Email marketing software firm Vero is heading into its second year of operation committed to continuing its 20% month-on-month revenue growth target, but co-founder Chris Hexton it gets harder for businesses to grow as they get bigger.

 

After abandoning an online invoicing product after realising there wasn’t big enough market for it during the second Startmate intake in early 2012, Hexton and co-founder James Lamont reflected on their earlier work as e-commerce consultants and remembered the scores of requests for an affordable email marketing automation software.

 

“This idea came from the recognition that everyone kept asking us to create something that would help them to automate their email marketing,” Hexton says, adding the major issue with their future competitors was affordability.

 

Vero signed up their first customers in August 2012.

 

“We’d had some customers from the invoicing product, so it was a happy day.

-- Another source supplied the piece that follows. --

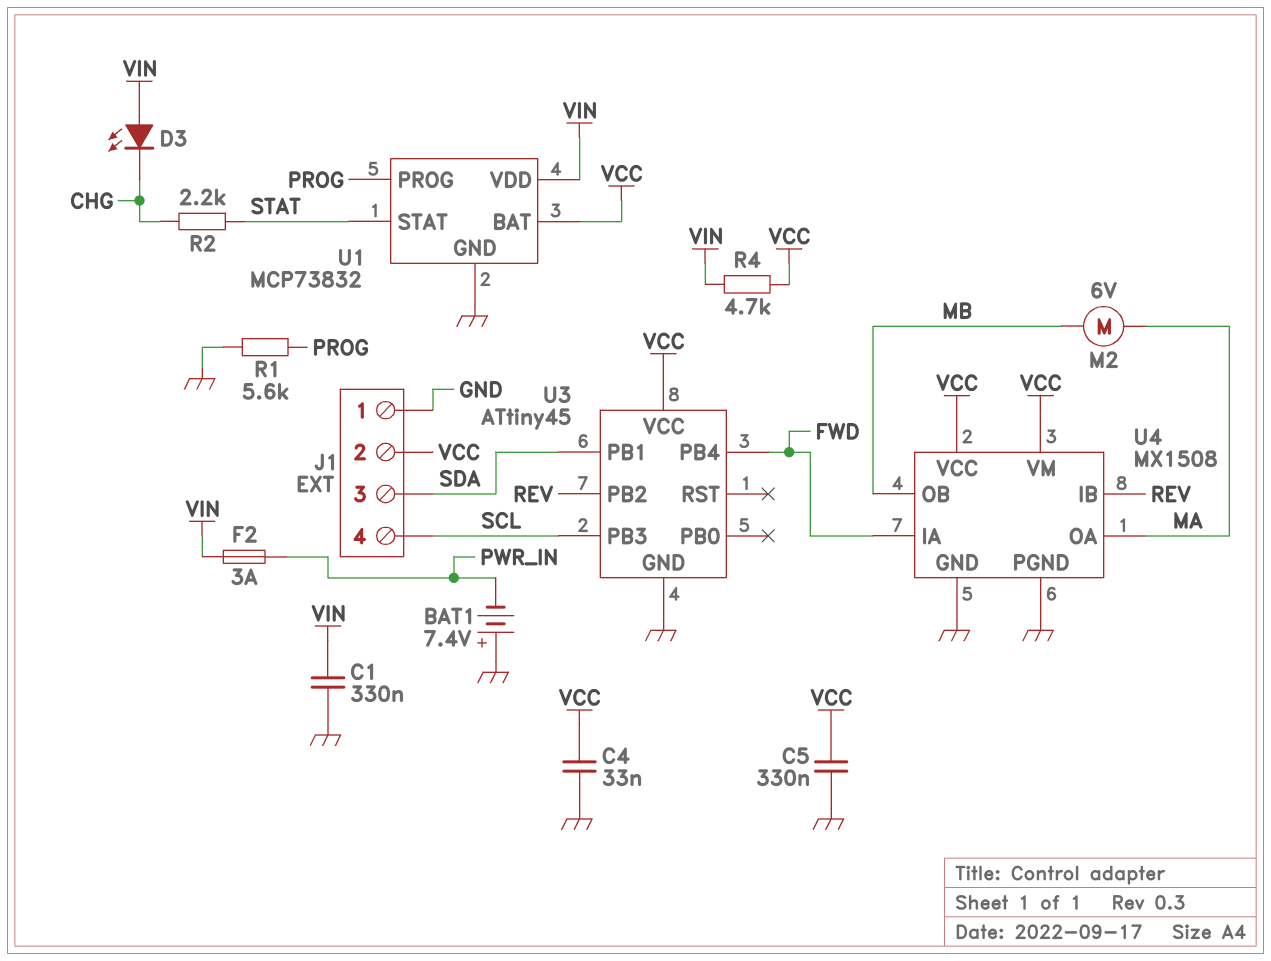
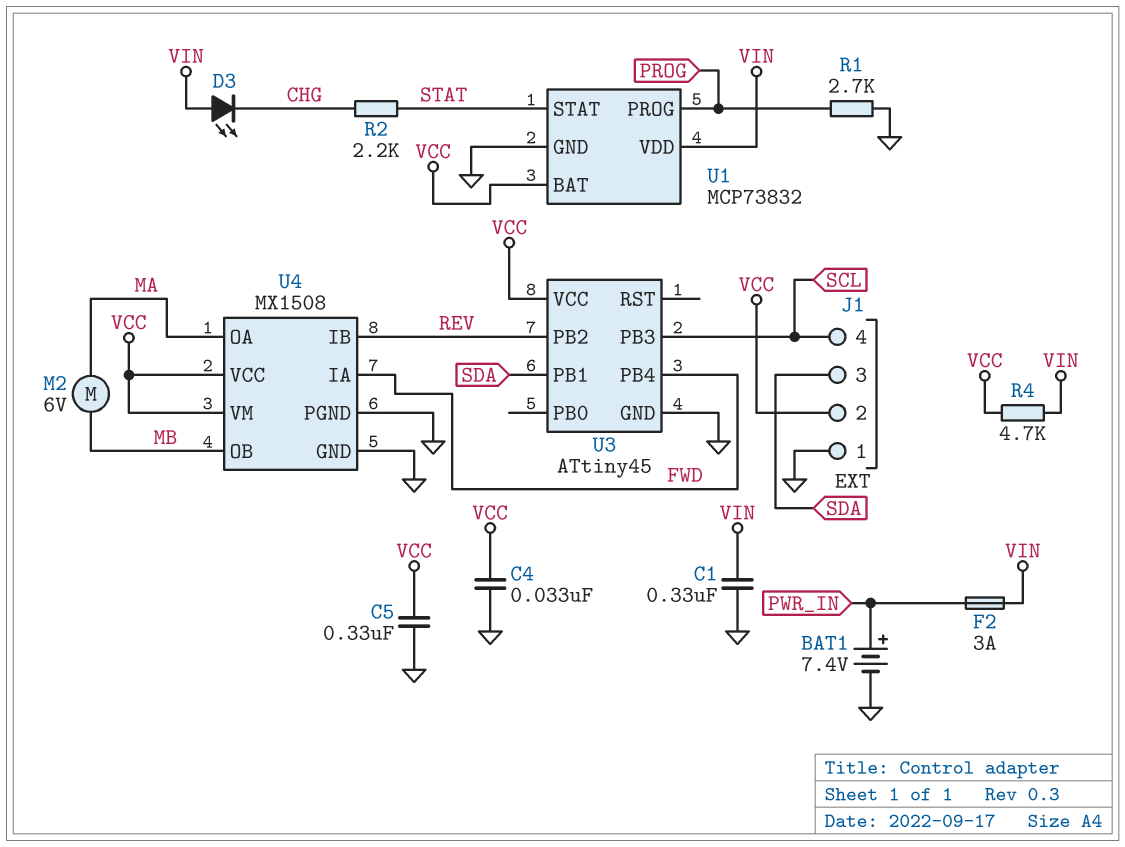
BAT1: 7.4V (plus GND, minus PWR_IN) -> 7.4V (plus PWR_IN, minus GND)
R1: 5.6k (GND, PROG) -> 2.7k (GND, PROG)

But we’d conquered that before, so we wanted to see if we could get more than a handful, and could we get growth month on month,” Hexton says.

 

Since then, the company has grown between 20 to 25% month on month, with several months clocking in at over 30%.

 

Hexton and Lamont decided not to fundraise for their company in the early stages, so they didn’t have any marketing budget and decided to focus on content marketing.

 

“Content was the logical fit for us so we decided to be really good at it. We’ve been going with trial and error approach to our blog, which we update once a week,” Hexton says. “The blog allows us to educate people and that’s how it turns words in dollars. We can outline we understand what our customers problems are, inform them about those issues and show how our product helps.”

 

He adds content marketing can be hard work, especially in the early stages while you’re building your subscriber base. They’ve now built up their email list to many thousands of subscribers.

 

“When you start, no one is going to read it. The only way to get people reading is to borrow people’s audience,” Hexton says.

 

To build up their first 100 subscribers and achieve their first few thousand hits, the Vero team shared their content beyond the standard social media platforms. They also shared their posts on Hacker News, Reddit, and began guest posting on blogs where they thought techy people may hang out.

 

“We started to target really good bloggers and get our stories on their sites. You have to be a bit pushy and steal, borrow and share other people’s audiences,” Hexton says.

 

Once they had established an email subscription list, his team began to experiment with which posts were shared the most by their subscribers.

 

They discovered longer, detailed posts such as explorations of previous effective email marketing campaigns did well.

 

“There is no silver bullet. The honest answer, which we’re still working out, is write really good stuff. Our best posts, those that get shared most, are juicy, they’re long and have perspectives others might not have considered. If people have learned something valuable, they’ll share it,” Hexton says, adding they spend about six hours on average for each post.

 

The next year will be spent on growing the business beyond the start-up stage, which has included reanalysing and increasing their base prices, which they doubled last month.

 

“We’ve got a lot better at understanding that you can charge people properly if you’re doing a good job. At the start, everyone under charges because of lack of confidence,” Hexton says, adding as a bootstrapped start-up, every margin increases their growth potential.

 

Vero will be looking to grow their team beyond the current three full time and a few part-time staffers, continue to iterate on the products and identify new marketing channels to reach beyond their content marketing networks.

 

“As we get bigger, it’s harder to maintain that high month-on-month growth. We want to sustain 20% for the next year, but we’ve got ourselves ready and we’re looking forward to the challenge,” Hexton says.